NOT SO LONG AGO, you really couldn't sue city hall or almost any government agency. The old doctrine of sovereign immunity made governments immune from suits unless they consented to be sued (fat chance). However, in almost every jurisdiction you now have the opportunity to recover damages if you're injured through the negligence of a government worker, or because of poorly designed or maintained government property.

Good thing, too, because the many levels of government are very much involved in our lives. Government agencies range from huge federal departments to your local park district or school system. They maintain offices and facilities that we visit every day, and they employ millions of people, who drive hundreds of thousands of official cars and trucks. Add this all together - along with an inevitable dose of human fallibility - and you're sure to get actions or failures to act that injure people or their property.
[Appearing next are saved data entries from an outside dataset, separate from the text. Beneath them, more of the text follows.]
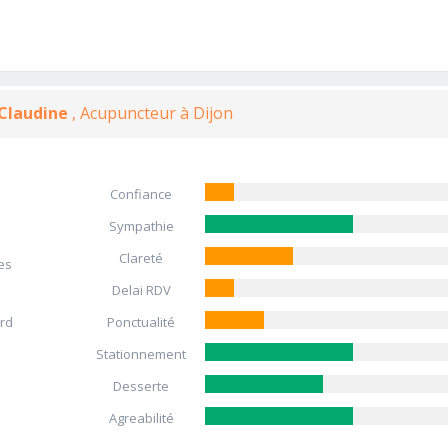
Claudine
, Acupuncteur à Dijon
Confiance
Sympathie
Clareté
es
Delai RDV
ard
Ponctualité
Stationnement
Desserte
Agreabilité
What to Do If Injured. The good news is that if you slip and fall on a badly maintained staircase at a government building, or a garbage truck wipes out your hedge, or your car is sideswiped by a school bus, you probably can seek to recover damages. The federal government and most states have laws that authorize liability suits, generally for a wide range of negligence, if not for the whole spectrum of possible negligence.
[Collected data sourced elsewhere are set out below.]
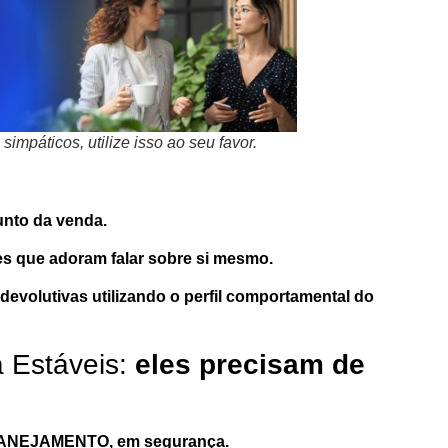
impáticos, utilize isso ao seu favor.
sunto da venda.
es que adoram falar sobre si mesmo.
evolutivas utilizando o perfil comportamental do
 Estáveis:
eles precisam de
 PLANEJAMENTO, em segurança.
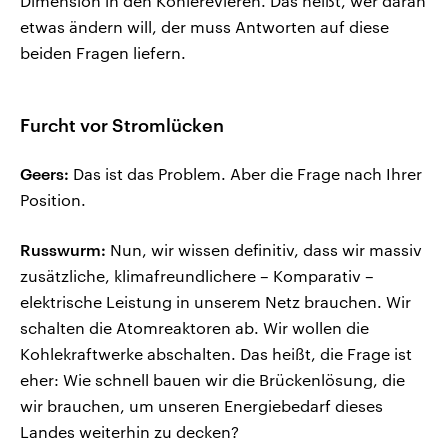
Dimension in den Kohlerevieren. Das heißt, wer daran
etwas ändern will, der muss Antworten auf diese
beiden Fragen liefern.
Furcht vor Stromlücken
Geers:
Das ist das Problem. Aber die Frage nach Ihrer
Position.
Russwurm:
Nun, wir wissen definitiv, dass wir massiv
zusätzliche, klimafreundlichere – Komparativ –
elektrische Leistung in unserem Netz brauchen. Wir
schalten die Atomreaktoren ab. Wir wollen die
Kohlekraftwerke abschalten. Das heißt, die Frage ist
eher: Wie schnell bauen wir die Brückenlösung, die
wir brauchen, um unseren Energiebedarf dieses
Landes weiterhin zu decken?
As in any instance when you're injured and believe you might have legal recourse, your first step should be to consult your lawyer. Explain what happened, and provide as much information as possible about the incident, including names of witnesses, medical reports, estimates of damages, etc. It's important that you see your lawyer as soon as possible, since you may not have as much time to file against the government as you would against a private business.

You may have to take some extra steps, such as filing a claim (in a short period) with a government agency. If that claim is denied, you'll have another relatively short period in which to file suit.

You also may find that the government has capped the amount you can potentially recover, and that certain types of suits - medical malpractice against a government hospital or personal injury suit against a legislator or judge in his or her official capacity, for example - may be precluded.

However, the most common kinds of suits - such as auto collisions - will be permitted, as will suits for certain kinds of negligence (not maintaining a lighthouse, improperly designing a road) that are uniquely governmental. All this means that the old days when "the King could do no wrong" are over, and you very probably have a right to a day in court.